Ma è in ogni traccia che si
miscelano sapientemente furia cieca,
sprazzi di melodia negli assoli e ritmi complessi, molto vari e comunque
sempre ricercati. La potenza espressa è
devastante, ma al contempo calibrata, dosata in ogni passaggio, strutturata
in modo scientificamente maniacale. Si riesce con scioltezza a passare da mid-tempos dal sapore classico a
sfuriate death/grind da stendere al tappeto un dinosauro (vedasi ad esempio
“Carneous Cacoffiny”).
A tratti i Carcass riescono
persino a rendere molto fruibile un sottogenere che è
probabilmente il meno accessibile di tutto il mondo Metal. Esemplificativa la
meravigliosa “Corporal Jigsore Quandary”, il cui riff iniziale è quasi
“ballabile” (almeno per me che non posso fare a meno di dimenare le chiappe ogni qualvolta la ascolti!), così come quello d’apertura
della già citata “Lavaging…”; mentre massicce
dosi di melodia le ritroveremo sparse costantemente qua e là (basti pensare
all’inizio strumentale di “Pedigree Butchery”, dove è presente addirittura un
accenno di chitarra non distorta; o ancora ai solos e alle partiture di
raccordo usate in “Incarnated Solvent Abuse”).
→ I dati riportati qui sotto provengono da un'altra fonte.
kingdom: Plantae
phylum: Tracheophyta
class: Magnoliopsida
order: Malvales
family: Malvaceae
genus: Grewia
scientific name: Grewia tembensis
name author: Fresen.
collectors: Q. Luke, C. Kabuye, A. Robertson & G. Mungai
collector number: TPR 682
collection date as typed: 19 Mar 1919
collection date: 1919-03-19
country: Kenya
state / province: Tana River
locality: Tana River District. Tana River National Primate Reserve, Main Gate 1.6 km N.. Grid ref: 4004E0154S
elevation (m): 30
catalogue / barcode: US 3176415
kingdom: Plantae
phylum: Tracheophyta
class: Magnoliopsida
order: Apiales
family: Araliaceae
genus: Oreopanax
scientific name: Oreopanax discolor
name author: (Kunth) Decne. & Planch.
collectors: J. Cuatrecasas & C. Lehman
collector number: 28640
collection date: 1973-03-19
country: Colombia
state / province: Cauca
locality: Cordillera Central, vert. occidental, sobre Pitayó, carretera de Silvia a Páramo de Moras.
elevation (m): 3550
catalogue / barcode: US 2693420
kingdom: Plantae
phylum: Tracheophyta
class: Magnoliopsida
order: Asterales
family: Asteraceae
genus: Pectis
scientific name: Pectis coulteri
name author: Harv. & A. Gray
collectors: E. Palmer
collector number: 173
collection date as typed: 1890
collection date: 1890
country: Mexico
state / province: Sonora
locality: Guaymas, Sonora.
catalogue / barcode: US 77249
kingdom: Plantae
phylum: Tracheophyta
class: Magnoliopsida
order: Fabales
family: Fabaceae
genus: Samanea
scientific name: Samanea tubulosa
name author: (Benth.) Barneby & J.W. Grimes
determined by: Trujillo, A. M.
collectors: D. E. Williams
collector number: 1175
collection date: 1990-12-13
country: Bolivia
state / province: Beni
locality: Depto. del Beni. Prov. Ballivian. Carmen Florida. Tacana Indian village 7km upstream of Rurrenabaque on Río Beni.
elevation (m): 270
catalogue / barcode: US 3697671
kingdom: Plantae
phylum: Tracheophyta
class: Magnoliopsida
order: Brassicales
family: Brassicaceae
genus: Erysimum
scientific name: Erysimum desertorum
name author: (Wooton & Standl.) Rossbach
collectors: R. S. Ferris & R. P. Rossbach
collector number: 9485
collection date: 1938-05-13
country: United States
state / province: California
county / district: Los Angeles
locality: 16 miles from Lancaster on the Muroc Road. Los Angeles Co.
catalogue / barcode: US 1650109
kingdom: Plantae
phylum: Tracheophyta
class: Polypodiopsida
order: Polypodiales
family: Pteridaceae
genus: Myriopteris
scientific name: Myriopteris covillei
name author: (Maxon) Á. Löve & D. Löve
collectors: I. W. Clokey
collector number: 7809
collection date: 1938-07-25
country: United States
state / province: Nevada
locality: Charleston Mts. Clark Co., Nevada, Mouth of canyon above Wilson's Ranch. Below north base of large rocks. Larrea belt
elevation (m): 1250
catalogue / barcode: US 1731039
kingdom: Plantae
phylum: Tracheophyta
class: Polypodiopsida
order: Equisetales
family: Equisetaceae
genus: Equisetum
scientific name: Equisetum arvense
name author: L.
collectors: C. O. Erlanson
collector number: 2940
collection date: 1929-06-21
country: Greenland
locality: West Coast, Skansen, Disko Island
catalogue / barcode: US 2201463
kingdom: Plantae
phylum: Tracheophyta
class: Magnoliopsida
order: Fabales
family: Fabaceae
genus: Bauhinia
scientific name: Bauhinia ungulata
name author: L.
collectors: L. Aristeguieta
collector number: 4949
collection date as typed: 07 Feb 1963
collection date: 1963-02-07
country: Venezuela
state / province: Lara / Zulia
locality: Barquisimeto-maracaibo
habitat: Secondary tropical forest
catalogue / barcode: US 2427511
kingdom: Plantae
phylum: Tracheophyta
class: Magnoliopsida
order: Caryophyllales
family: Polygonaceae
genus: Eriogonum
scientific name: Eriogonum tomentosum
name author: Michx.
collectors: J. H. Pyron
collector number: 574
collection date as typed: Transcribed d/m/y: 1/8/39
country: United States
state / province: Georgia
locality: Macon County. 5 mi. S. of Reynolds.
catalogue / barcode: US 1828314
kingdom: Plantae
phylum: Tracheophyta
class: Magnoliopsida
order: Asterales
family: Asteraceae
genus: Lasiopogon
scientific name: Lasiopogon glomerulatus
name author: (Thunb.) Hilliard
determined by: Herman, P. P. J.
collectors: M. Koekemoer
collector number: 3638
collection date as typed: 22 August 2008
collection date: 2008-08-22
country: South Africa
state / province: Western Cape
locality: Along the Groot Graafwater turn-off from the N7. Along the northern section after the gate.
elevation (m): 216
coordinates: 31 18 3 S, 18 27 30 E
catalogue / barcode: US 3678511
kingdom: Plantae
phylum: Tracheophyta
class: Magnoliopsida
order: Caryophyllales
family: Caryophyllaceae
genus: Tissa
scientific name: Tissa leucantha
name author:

Sono risultati, evidentemente, non
da tutti. Inventiva e capacità tecniche stavano alla base della riuscita di
un’operazione del genere. E l'originalità dei
Carcass consiste, a mio modo di vedere, nel risultare “classici”, aderenti ai canoni del genere,
ma al contempo riuscire ad ampliare quei canoni, a dargli nuove soluzioni, in questo caso
in chiave technical.
Dimostrando che allargare quei confini (ed ecco spiegati il minutaggio più esteso rispetto alla media!), dargli un respiro
più ampio, era possibile.
Quelle nuove forme di espressione
di cui il Death aveva bisogno come il pane già in quel fatidico 1991, trovarono
quindi la loro estrinsecazione con questa band straordinaria, in questo album, imprescindibile per la ricostruzione della Storia del Metallo tutto.
Un podio in definitiva ampiamente meritato!